## [Data for the task]
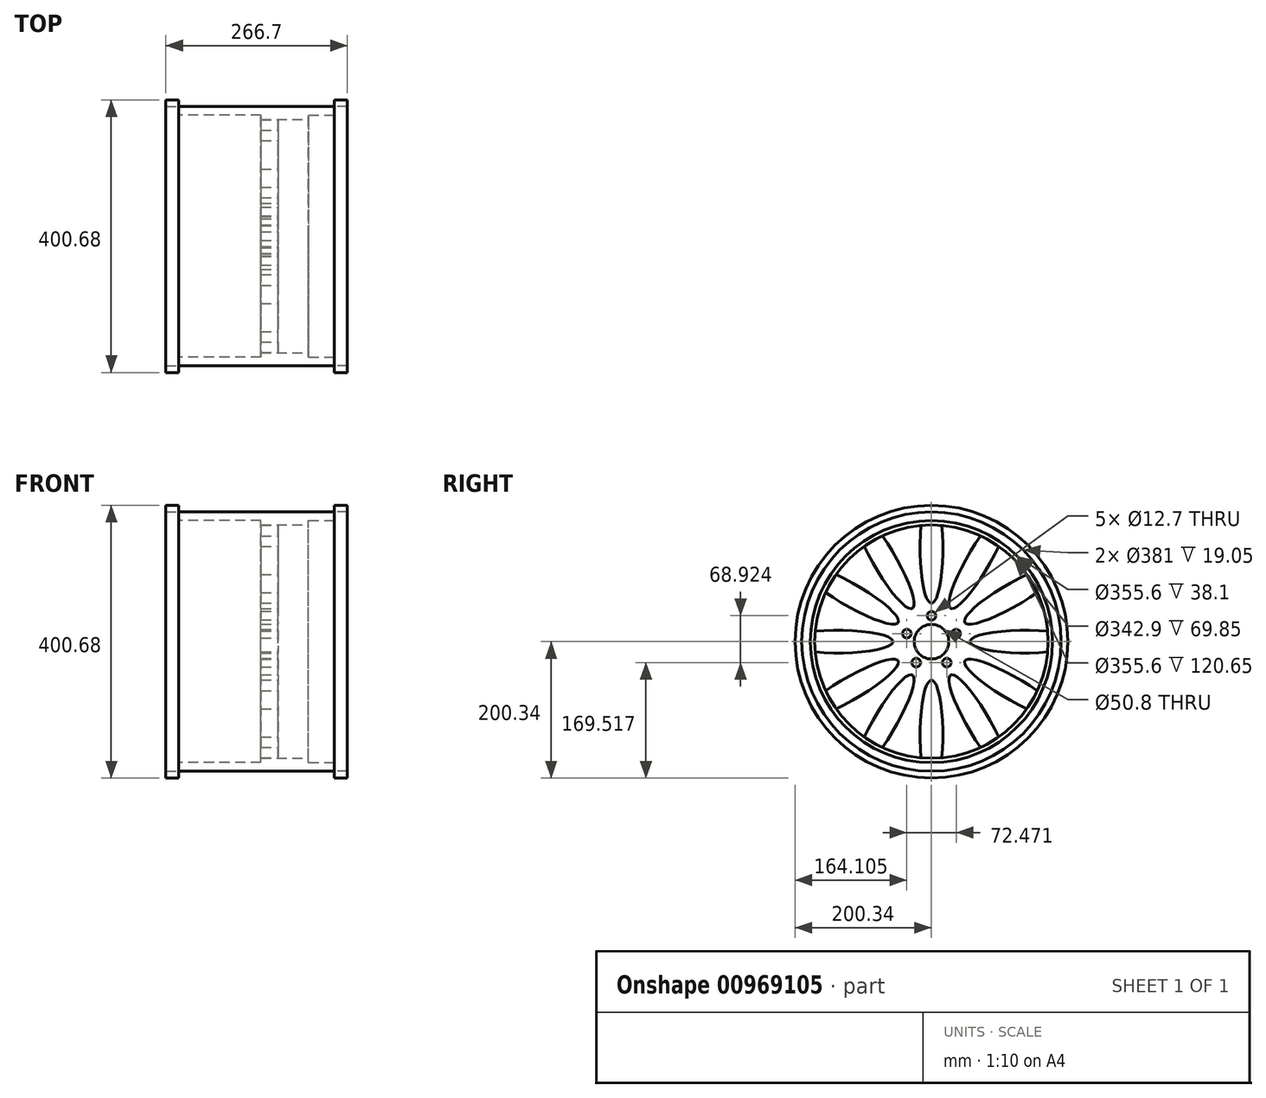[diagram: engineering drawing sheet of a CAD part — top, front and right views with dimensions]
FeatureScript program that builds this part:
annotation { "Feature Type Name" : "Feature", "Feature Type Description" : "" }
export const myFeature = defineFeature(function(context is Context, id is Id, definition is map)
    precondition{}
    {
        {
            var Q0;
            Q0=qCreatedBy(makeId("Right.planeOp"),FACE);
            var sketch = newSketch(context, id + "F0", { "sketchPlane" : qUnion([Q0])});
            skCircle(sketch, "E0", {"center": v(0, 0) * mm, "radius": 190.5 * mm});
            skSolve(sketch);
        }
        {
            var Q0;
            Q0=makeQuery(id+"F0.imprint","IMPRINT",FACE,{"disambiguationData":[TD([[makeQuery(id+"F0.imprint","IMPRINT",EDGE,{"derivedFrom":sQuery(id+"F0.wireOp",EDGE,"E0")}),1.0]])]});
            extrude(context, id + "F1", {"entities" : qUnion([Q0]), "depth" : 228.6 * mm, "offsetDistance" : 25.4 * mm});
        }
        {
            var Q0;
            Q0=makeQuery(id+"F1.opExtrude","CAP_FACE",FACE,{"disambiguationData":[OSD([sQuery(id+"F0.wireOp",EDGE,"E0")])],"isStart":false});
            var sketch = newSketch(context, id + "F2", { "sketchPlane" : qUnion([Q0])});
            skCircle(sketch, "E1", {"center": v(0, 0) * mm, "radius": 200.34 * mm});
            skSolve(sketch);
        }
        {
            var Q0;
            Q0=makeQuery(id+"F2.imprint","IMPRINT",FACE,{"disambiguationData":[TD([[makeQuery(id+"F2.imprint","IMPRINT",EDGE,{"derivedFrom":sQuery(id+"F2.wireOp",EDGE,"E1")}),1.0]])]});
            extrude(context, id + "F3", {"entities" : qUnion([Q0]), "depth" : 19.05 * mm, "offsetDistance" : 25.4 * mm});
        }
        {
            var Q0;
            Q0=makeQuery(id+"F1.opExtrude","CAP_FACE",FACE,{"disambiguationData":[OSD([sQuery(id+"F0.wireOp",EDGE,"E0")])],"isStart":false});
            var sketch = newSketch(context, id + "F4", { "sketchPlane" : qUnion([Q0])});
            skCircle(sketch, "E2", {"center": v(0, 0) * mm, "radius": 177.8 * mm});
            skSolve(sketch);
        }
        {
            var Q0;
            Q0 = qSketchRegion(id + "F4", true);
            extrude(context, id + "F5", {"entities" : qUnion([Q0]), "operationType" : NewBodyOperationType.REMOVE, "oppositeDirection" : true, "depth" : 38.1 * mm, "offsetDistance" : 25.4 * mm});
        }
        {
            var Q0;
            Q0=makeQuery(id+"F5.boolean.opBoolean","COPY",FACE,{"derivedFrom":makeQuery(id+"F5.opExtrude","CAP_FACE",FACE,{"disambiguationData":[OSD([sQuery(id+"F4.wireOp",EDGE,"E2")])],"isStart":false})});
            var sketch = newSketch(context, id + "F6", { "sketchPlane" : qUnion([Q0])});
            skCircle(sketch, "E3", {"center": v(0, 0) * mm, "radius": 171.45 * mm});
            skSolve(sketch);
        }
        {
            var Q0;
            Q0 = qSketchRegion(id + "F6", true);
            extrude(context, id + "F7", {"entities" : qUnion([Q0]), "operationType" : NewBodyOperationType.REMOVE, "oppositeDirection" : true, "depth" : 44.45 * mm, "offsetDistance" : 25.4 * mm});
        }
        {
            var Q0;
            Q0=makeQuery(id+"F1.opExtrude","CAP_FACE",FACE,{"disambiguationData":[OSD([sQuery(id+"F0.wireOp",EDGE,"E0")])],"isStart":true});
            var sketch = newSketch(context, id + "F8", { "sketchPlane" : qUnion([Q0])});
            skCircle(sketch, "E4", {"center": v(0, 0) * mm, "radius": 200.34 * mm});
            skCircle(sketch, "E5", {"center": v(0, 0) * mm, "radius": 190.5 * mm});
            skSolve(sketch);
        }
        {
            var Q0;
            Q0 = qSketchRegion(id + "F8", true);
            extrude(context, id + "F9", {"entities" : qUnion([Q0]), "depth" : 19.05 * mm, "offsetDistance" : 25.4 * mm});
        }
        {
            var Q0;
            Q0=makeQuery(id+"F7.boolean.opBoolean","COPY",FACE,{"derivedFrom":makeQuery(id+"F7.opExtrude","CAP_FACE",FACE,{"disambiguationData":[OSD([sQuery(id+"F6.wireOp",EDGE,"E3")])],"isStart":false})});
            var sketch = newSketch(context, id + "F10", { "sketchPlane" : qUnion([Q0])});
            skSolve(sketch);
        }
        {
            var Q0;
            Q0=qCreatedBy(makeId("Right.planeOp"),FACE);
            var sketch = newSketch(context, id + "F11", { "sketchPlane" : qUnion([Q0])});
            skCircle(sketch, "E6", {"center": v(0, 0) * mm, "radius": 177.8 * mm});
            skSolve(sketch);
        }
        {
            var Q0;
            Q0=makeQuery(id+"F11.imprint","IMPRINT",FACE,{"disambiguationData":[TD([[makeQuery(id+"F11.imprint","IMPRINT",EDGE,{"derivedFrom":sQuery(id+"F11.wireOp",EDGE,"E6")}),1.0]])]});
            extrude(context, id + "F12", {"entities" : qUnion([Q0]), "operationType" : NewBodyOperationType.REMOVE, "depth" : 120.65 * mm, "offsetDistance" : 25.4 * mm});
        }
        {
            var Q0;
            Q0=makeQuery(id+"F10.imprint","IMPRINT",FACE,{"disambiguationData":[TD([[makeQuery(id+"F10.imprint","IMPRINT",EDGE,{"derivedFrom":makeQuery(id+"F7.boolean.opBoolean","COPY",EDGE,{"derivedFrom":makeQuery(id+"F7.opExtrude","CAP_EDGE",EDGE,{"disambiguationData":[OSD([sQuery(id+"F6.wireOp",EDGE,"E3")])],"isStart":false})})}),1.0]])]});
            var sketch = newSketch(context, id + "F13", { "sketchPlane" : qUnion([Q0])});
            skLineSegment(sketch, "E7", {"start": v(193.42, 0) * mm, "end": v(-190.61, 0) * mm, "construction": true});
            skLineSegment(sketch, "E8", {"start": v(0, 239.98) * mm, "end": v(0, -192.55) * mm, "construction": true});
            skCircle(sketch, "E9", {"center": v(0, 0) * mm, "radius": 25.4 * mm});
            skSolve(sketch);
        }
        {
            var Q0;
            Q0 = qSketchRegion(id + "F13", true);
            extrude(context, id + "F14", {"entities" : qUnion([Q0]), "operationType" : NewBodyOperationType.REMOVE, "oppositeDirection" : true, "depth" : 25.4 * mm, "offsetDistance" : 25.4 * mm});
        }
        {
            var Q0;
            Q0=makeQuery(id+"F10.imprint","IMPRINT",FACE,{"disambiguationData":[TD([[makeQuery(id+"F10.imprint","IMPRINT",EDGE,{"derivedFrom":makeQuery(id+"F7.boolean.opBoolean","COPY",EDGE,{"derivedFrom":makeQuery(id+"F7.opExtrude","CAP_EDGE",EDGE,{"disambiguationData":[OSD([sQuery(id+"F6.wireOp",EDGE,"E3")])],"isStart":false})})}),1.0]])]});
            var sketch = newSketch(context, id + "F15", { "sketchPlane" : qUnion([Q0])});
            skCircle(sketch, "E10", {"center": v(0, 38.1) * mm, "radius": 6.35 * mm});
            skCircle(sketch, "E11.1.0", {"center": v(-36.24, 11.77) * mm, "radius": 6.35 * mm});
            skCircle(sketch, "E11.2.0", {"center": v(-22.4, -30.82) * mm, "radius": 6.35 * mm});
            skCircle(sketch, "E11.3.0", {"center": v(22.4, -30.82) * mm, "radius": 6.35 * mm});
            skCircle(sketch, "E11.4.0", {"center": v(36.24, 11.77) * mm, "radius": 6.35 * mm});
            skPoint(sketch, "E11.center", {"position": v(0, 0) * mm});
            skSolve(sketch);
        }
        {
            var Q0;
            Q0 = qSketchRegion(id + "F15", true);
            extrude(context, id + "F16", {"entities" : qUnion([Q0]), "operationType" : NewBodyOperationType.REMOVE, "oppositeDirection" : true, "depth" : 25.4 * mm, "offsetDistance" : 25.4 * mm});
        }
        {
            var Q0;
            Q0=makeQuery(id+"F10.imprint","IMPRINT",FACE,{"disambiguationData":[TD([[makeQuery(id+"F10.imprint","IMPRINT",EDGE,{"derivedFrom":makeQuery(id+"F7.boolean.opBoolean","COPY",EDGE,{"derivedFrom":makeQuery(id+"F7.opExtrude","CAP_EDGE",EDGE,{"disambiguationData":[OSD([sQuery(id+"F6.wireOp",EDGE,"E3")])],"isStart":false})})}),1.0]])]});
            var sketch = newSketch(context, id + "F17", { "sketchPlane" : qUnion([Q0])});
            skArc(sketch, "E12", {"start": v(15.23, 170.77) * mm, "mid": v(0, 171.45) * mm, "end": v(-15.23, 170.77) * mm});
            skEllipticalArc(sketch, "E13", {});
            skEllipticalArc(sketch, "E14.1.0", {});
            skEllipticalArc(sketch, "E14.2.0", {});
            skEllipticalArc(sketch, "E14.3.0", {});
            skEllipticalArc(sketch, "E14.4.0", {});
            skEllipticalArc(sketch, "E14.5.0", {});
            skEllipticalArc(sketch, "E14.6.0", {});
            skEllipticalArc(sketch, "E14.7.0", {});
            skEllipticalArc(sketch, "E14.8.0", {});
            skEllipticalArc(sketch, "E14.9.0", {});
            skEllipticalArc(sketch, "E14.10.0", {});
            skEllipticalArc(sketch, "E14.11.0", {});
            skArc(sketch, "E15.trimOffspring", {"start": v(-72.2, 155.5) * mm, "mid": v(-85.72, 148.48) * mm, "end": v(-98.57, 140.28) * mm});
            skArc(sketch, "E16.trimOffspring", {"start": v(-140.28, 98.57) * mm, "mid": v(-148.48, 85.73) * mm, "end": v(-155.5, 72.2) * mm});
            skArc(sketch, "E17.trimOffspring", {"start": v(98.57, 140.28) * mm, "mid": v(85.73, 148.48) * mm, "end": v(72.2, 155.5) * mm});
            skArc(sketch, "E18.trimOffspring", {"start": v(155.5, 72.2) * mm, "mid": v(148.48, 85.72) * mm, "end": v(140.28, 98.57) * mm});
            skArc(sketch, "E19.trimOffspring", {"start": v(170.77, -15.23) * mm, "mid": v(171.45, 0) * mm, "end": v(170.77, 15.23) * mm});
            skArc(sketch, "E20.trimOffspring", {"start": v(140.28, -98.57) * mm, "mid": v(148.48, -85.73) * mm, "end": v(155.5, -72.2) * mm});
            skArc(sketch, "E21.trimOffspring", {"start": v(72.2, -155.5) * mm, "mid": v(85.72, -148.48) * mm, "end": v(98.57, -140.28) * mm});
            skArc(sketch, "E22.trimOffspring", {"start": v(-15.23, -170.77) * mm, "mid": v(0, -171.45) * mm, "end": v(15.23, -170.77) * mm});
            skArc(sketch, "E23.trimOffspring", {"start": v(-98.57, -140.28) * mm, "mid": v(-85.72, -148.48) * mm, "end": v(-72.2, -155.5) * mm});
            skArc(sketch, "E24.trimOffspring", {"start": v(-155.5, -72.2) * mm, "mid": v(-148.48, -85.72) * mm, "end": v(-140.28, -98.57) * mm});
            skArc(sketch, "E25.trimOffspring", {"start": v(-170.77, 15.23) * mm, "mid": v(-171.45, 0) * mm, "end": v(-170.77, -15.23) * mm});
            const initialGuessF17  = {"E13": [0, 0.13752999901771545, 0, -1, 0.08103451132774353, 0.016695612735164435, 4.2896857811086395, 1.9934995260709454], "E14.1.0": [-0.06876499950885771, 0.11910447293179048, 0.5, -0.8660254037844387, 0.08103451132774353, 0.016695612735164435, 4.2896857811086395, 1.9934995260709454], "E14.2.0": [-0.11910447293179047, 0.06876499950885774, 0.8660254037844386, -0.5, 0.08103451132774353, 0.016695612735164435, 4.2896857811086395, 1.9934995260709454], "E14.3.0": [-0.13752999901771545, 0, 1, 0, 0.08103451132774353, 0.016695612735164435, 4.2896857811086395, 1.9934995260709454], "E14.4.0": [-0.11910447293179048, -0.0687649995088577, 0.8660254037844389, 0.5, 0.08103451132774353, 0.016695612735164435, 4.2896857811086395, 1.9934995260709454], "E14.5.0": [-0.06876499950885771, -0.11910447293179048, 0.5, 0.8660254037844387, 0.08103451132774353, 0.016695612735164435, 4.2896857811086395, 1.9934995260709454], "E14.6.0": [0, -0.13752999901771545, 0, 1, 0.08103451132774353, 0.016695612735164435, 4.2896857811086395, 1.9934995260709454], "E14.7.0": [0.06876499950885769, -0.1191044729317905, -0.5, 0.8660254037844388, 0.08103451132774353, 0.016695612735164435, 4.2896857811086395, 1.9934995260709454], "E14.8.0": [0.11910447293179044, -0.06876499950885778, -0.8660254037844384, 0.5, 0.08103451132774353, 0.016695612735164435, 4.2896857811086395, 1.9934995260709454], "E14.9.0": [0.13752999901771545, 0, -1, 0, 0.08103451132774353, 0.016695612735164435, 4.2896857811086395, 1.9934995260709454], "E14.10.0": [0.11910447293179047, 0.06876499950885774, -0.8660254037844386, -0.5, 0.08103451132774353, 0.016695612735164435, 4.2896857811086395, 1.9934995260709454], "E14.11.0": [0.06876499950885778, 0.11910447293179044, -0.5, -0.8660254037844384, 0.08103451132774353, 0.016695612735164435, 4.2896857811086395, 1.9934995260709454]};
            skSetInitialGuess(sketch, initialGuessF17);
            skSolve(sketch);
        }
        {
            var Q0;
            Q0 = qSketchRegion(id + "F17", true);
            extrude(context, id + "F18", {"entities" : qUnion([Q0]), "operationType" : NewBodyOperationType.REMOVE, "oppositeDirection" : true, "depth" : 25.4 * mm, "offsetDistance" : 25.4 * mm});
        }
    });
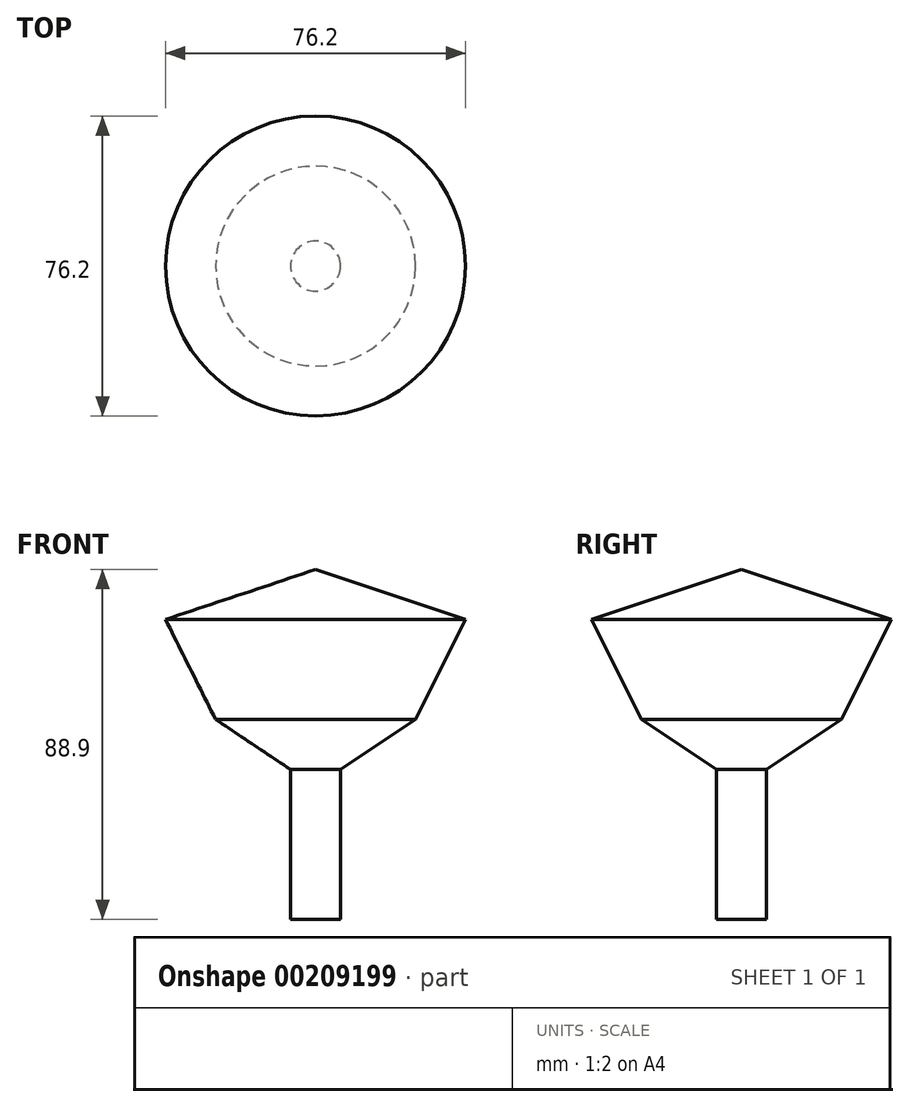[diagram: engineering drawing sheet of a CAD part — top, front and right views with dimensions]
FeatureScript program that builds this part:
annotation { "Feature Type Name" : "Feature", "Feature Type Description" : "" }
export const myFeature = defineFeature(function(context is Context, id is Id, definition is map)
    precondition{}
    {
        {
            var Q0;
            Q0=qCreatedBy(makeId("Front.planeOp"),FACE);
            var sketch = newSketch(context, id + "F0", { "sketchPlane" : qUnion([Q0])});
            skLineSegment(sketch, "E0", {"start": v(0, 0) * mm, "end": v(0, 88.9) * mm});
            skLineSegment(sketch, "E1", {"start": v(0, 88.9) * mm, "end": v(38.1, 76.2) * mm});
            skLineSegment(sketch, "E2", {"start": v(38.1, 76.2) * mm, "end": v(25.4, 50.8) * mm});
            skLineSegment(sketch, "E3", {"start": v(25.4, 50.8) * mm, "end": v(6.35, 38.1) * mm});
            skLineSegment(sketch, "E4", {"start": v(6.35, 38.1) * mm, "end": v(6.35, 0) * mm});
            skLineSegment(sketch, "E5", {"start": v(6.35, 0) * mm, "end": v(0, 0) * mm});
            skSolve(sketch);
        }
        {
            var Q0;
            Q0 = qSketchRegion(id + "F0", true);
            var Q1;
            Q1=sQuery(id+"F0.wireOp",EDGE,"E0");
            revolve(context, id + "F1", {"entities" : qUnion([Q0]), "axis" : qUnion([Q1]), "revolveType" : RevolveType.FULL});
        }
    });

## [Problem description]
Gather every line in the listing above that contains the string "newSketch", and copy each one in full.

## [Exercise result]
            var sketch = newSketch(context, id + "F0", { "sketchPlane" : qUnion([Q0])});
            var sketch = newSketch(context, id + "F2", { "sketchPlane" : qUnion([Q0])});
            var sketch = newSketch(context, id + "F4", { "sketchPlane" : qUnion([Q0])});
            var sketch = newSketch(context, id + "F6", { "sketchPlane" : qUnion([Q0])});
            var sketch = newSketch(context, id + "F8", { "sketchPlane" : qUnion([Q0])});
            var sketch = newSketch(context, id + "F10", { "sketchPlane" : qUnion([Q0])});
            var sketch = newSketch(context, id + "F11", { "sketchPlane" : qUnion([Q0])});
            var sketch = newSketch(context, id + "F13", { "sketchPlane" : qUnion([Q0])});
            var sketch = newSketch(context, id + "F15", { "sketchPlane" : qUnion([Q0])});
            var sketch = newSketch(context, id + "F17", { "sketchPlane" : qUnion([Q0])});
            var sketch = newSketch(context, id + "F0", { "sketchPlane" : qUnion([Q0])});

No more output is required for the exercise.